WHAT YOU HAVE TO DO => Each line below from the "pinky pip: (106, 139)" line through the "index pip: (253, 227)" line, those two included, must be restated word for word; the pictures must not be.
::::
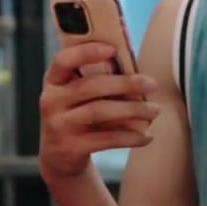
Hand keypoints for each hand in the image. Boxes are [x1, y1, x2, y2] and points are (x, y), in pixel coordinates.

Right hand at [38, 42, 159, 181]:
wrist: (58, 156)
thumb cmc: (76, 114)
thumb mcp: (77, 94)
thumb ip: (96, 78)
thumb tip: (131, 65)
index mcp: (54, 81)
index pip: (63, 60)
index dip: (86, 52)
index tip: (112, 49)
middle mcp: (52, 101)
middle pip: (90, 86)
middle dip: (125, 83)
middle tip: (151, 84)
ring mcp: (59, 125)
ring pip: (99, 112)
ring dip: (132, 110)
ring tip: (154, 110)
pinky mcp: (72, 147)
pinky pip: (106, 139)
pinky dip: (130, 137)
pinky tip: (146, 136)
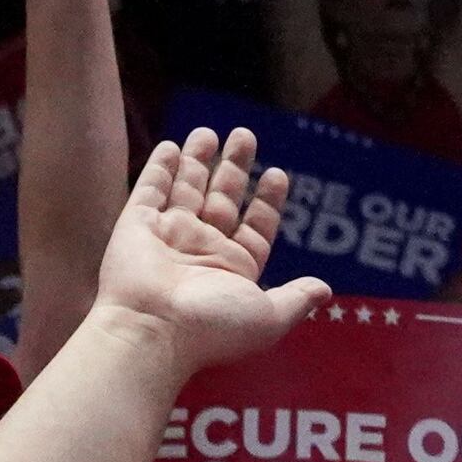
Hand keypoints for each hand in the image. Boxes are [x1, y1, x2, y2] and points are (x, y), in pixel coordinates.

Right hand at [89, 128, 332, 371]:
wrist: (152, 331)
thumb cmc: (211, 327)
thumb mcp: (268, 318)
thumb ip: (295, 299)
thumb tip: (324, 290)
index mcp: (232, 269)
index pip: (253, 227)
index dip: (266, 201)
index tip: (276, 174)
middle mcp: (200, 250)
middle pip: (222, 199)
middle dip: (235, 167)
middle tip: (245, 135)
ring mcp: (167, 236)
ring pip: (186, 189)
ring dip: (198, 160)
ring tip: (209, 131)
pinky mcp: (136, 226)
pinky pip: (149, 190)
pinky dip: (160, 168)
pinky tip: (170, 147)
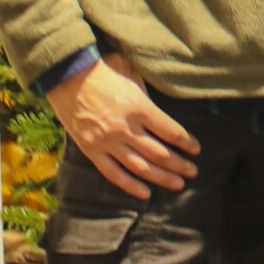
::::
SOLUTION TO THE PROBLEM =>
pinky pip: (106, 139)
pinky dip: (130, 137)
pinky tip: (146, 136)
Hand keypoints for each hand in the image. Boxes are [x1, y1, x2, y2] and points are (x, y), in pixel coordinates.

Right hand at [89, 128, 332, 371]:
wrist: (152, 331)
thumb cmc: (211, 327)
thumb mcp: (268, 318)
thumb ip: (295, 299)
thumb tip: (324, 290)
index mcp: (232, 269)
index pip: (253, 227)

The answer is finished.